In Conversation with Michael Gauthier, Part III

The Basic Logic of Fingers and Strings

Michael Gauthier is a Montreal-based jazz musician who teaches guitar at the University of Montreal and at McGill University. His guitar sound is characterised by a warm, earthy bluesiness with the technical skill of a jazz master. A longtime fixture of the Montreal jazz scene, his memory houses a vast firsthand knowledge of the history of jazz in Montreal since the sixties. Recently he took the time to answer Wanda Waterman’s questions about learning music by ear, entering “the zone,” and accompanying spoken word performances. After viewing the first and second parts of this article, his music can be sampled and purchased here.

“… you improvise from an expanded consciousness, you discover that, in fact, there are no wrong notes! Appropriateness and correctness are products of the mind. Trying to live within those imaginary guidelines inhibits the flow.”

-Kenny Werner in Effortless Mastery

Extrapolating from an Incomplete Guitar
I didn’t rationalize this, but I thought that if I could learn the Third Man theme at 10 years old on a guitar with just two strings, then I could just extrapolate and eventually learn how to play anything I heard on a record, and that’s what I did. To this day, I will only reach for music sheets in dire desperation in the event that I can’t figure something out.

It really is just basic logic that I’m a guitar player with six strings, four fingers, and one thumb, just like any other. But it’s a skill that develops over time. When I listen to music, for example, I pretty much know what the guy is doing without even picking up my guitar?that is, if it’s of the type of music that I play.

Most blues and jazz stuff I can listen to and either know that I’ve done it before or that it’s from a place where I’ve been. You have to be able to jump into the language, so to speak. It’s like learning the Egyptian language in Egypt as opposed to buying a book.

That’s the way it’s been ever since and it’s the way I try to teach my students. I feel as though I need to redress them and fix their bad habits. The kinds of bad habits I’m talking about are things like reaching for the book instead of learning things by heart. I’m old school.

In the Zone
Do you tend to enter a zone wherein you’re somehow, in some mysterious way, more capable of making beautiful music?

For sure. There are people out there who automatically go into that zone the minute their fingers touch their instrument. For me the zone is more elusive; I can be in the zone for a couple of weeks and then out of the zone for a couple of weeks, for no apparent reason.
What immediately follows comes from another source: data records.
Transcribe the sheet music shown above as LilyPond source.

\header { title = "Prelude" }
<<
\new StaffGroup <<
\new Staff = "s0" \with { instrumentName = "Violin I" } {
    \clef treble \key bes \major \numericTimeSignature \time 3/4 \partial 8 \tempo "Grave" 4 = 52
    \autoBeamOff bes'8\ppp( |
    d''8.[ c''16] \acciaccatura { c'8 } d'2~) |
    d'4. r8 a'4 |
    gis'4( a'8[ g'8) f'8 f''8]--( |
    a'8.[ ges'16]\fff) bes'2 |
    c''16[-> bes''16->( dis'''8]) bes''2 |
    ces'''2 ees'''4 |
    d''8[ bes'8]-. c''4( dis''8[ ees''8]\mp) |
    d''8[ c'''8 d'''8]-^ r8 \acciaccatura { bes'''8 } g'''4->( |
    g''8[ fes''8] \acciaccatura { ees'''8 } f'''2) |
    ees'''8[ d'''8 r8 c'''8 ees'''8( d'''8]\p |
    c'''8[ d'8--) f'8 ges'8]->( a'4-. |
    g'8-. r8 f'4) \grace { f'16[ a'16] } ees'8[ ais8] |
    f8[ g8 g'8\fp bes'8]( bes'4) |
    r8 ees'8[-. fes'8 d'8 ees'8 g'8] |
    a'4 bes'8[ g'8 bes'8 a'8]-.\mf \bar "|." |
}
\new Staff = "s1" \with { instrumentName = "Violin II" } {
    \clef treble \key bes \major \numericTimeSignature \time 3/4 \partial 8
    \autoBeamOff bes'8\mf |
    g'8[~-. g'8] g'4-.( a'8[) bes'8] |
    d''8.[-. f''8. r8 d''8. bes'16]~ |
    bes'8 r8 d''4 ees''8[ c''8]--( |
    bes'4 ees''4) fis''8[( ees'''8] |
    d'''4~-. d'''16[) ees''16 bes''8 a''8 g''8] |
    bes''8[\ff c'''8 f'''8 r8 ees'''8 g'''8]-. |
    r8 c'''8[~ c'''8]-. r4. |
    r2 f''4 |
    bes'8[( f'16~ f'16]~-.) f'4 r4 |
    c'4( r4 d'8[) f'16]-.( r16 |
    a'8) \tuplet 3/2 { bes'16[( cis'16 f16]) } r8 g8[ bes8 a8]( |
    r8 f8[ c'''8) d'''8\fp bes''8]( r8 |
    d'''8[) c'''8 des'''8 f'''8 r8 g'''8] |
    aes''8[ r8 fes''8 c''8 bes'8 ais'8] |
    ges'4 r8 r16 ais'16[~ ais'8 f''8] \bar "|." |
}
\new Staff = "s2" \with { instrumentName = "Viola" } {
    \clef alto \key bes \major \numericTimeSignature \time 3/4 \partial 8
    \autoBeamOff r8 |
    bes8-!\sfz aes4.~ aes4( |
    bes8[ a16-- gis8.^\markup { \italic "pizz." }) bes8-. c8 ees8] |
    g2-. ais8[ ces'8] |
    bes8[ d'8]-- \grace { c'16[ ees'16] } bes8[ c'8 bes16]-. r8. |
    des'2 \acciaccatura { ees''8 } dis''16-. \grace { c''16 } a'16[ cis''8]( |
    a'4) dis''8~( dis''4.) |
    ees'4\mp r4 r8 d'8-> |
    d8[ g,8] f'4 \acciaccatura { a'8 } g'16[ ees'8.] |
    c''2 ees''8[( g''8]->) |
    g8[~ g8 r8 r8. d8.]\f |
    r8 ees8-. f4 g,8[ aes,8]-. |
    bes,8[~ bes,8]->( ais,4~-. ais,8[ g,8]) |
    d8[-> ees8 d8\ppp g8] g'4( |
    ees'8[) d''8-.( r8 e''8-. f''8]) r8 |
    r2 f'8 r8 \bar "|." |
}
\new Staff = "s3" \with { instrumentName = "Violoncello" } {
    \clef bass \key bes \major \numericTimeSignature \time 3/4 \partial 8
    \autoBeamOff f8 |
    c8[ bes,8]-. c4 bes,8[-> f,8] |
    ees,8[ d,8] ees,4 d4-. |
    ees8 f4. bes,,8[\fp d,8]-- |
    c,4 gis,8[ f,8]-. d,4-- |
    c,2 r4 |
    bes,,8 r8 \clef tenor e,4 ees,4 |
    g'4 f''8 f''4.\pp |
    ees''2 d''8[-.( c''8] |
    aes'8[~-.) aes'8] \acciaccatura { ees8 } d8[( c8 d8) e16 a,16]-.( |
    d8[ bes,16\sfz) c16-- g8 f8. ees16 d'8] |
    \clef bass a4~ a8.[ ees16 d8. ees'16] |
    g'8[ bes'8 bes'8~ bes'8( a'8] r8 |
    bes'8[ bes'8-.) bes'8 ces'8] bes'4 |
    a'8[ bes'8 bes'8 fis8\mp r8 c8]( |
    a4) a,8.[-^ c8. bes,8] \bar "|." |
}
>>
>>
I can tell my students about the existence of that zone but I can’t actually depend on that zone myself. I think that most of my students have a handle on the zone, because I can see that they will notice it at brief intervals. I think that that zone is probably the second biggest reason people get into music in the first place, rivaled only by the fact that they love music. Even when a person is playing something like “Gloria,” or “House of the Rising Sun,” it’s the same zone, you know?

What conditions are more likely to bring on the “zone” for you?

A good drummer and a good bass player! This is true in jazz and blues, especially, because it’s a collective musical experience. I disagree with a lot of musicians who always blame somebody else if it doesn’t go well; they blame poor performances on their drummers, or bass players, or what have you. It’s just their egos.

I, on the other hand, believe that any of the musicians, including myself, could be at fault for a performance going badly. For the sake of professionalism, however, I feel that I have developed the ability to produce an acceptable product even when I’m not in the zone. My worst days are kind of at the low range of acceptable, the better days are a gift, and the great days are miraculous. I hope that audience members are paying close enough attention that they know when it’s a good day or a bad day.

Accompanying Poets
Let’s talk about accompanying the spoken word performances. You seem to do it amazingly well, and it all comes together so well with no rehearsal. When you and your trio did the accompaniment for the Hundred Thousand Poets for Change event last year, was it the first time you’d accompanied spoken art?

Yes, it was the first time. I felt a little bit inadequate due to my unfamiliarity with the emotional expectations of the poems. It’s one thing to simply read a poem on a piece of paper; however, if you were to read a really good William Butler Yeats poem, the emotion would be right there in the writing. The thing is, I didn’t even have a chance to read the poems beforehand.

Another indication for me is the rhythm of the words. It’s funny, because the last couple of people I’ve asked about what they wanted from me have either asked for something bluesy or something sad. They never ask for something chipper. In other words, it seems like most people’s poems deal with morose issues.

A Bluesy Kind of Jazz
In that sense, I kind of have the upper hand, as I’ve played a lot of bluesy music in my life. Mind you, I still consider myself a jazz musician as opposed to a hard-core blues musician. On that same token, I am more on the bluesy end of jazz music, as opposed to the intellectual end of it. These poems were not just bluesy in the blues music sense?they were also bluesy in the melancholy sense.